Remembering Kayden

Entering the flat where Shannon Bancroft brought up her son Kayden with the help of her mother, Julie, it’s clear the trauma Kayden’s death has wrought on the family.

Having earlier agreed to sit down with us, Shannon has gone out. She is just 19, and is barely coping.

“She doesn’t want to live here any more,” says Julie. “It’s all the memories of Kayden, this is where he lived.”

Shannon is sometimes suicidal. “I listen to my daughter and I cry, because of what my daughter’s going through. She’ll ring me and say she’s going to take her own life and things like that,” Julie says, tears in her eyes.

‘How many more children like Kayden must die?’

The living room is a shrine to Kayden. On the wall, in large letters, are painted the words: “Because someone we love is in heaven, there’s a little bit of heaven in our home.”

Photos of Kayden paper the walls, along with mementoes – the hat he used to wear, the 3D glasses he wore to watch his favourite film. Framed too is the Mr Men book his grandmother read to him as he lay dying in Royal Manchester Children’s Hospital.

Julie tries to cling to the happy memories – Kayden chasing his cat around, or waiting excitedly for his beloved grandfather to come home from work.

But she has been deeply affected. “I work 24-7,” she told us. “I go to work to block it out. I don’t ever take a day off.”

When Kayden fell on to a bed at home last April, banging his mouth on his bottle, Julie thought little of it, but his lips turned blue, so eventually she called an ambulance.

Staff at nearby Stepping Hill Hospital took a chest X-ray, and told Julie and Shannon that Kayden had a hole in his diaphragm, a hernia that he had probably had since birth.

They told her not to worry, but that he needed a simple operation to mend the hole.

Delays

They were, after an overnight delay, sent to Royal Manchester Children’s Hospital, where they were admitted to a ward and, in Julie’s words, “basically put in a room, and left”.

Days passed, and with each one Kayden’s operation was postponed.

Because his bowels and stomach had entered his chest through the hole in his diaphragm, he was in pain.

The family stayed by his bedside day and night, pushing the hospital staff to find an operation slot for him.

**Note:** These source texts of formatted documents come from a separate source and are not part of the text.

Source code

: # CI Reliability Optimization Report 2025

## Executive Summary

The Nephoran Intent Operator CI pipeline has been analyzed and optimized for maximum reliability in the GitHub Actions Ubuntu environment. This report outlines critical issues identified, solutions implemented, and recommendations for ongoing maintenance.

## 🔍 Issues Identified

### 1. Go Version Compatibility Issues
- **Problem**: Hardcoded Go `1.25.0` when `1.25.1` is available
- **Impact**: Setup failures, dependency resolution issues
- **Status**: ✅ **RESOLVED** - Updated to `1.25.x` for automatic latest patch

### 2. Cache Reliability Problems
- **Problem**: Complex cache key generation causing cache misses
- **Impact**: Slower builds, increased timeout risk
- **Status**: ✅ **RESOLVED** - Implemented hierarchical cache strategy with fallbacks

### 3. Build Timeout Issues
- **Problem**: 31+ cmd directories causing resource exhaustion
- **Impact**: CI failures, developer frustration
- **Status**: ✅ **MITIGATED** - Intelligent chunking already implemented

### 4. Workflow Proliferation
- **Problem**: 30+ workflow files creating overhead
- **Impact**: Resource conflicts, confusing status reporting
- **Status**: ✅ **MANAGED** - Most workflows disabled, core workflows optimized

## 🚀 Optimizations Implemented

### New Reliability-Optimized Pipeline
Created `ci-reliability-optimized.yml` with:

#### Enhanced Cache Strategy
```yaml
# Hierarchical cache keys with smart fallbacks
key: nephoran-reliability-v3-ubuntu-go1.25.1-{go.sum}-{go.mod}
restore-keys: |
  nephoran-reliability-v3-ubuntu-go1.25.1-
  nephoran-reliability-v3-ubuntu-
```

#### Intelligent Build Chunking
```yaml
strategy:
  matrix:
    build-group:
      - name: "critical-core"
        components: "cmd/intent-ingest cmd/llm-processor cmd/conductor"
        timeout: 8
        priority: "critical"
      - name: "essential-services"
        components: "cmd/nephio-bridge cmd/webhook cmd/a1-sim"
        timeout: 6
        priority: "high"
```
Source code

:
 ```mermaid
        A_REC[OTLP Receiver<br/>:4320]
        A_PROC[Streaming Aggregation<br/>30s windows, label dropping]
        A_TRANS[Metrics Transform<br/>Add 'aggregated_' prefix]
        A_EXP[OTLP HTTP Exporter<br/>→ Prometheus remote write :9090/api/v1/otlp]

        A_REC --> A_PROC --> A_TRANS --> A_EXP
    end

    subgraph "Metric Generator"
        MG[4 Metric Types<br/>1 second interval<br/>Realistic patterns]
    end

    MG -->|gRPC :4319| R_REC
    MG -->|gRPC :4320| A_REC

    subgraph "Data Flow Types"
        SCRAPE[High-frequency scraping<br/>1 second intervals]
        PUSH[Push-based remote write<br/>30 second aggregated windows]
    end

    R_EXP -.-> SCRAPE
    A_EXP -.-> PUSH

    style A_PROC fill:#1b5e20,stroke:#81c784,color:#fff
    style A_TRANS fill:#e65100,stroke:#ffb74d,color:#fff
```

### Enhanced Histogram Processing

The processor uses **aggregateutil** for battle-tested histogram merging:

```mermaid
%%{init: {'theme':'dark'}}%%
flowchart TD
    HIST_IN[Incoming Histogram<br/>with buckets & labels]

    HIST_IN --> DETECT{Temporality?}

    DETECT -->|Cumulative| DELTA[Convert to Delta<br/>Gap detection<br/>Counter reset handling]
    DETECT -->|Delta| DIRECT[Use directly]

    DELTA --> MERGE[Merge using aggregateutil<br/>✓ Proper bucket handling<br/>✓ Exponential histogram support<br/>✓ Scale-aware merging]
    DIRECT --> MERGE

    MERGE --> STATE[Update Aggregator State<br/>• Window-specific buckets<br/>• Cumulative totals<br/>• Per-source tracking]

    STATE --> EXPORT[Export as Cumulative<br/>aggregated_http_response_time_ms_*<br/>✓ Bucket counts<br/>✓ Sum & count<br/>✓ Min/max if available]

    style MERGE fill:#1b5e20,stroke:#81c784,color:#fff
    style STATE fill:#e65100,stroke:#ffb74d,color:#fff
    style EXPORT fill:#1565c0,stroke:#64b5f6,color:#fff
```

“I was just so angry with them because nobody would listen. Nobody would listen to how much pain he was in, and he was in a lot of pain,” says Julie.

Finally, on Friday night, five days after Kayden first fell ill, Shannon rang Julie. “She told me he was grunting in his sleep,” says Julie. “I told her to get a nurse.”

Kayden was going into cardiac arrest – his eyes became fixed on the ceiling, and staff rushed to save him.

The internal call system for summoning help failed though, and there were delays.

It took almost 30 minutes to resuscitate him.

Finally, the hospital sprang into action, and Kayden was taken into surgery.

It took four hours of surgery to fix his hernia, and the family was taken to see him in intensive care.

Tragically, he had been starved of oxygen for too long, and his brain was irreparably injured.

After a weekend of saying their goodbyes, Shannon had to agree to turn off his life support. He died minutes later in her arms.

“I wanted to strangle somebody,” says Julie. “You don’t expect to take a baby to hospital and come away without one. Especially when you’ve got one hospital telling you that it’s such a simple operation.”

She says: “His care, up to him cardiac arresting, was appalling. He was basically put in a room, and left. And all we got, nearly every day, was, ‘He’s not having the operation today, he’s not having the operation today.’

“They were coming up with excuses, ‘There’s no bed, or a car crash victim’s come in, they’ve took his bed.’ That’s all we got, all the time we were there, was excuses, which resulted in Kayden cardiac arresting.”

A hospital investigation has admitted failings in the run-up to Kayden’s death, and senior staff have apologised to the family.

But, as Julie says: “He’s gone, and nothing’s going to bring him back. It doesn’t matter how much they admit what they’ve done, it’s not going to bring him back, is it?”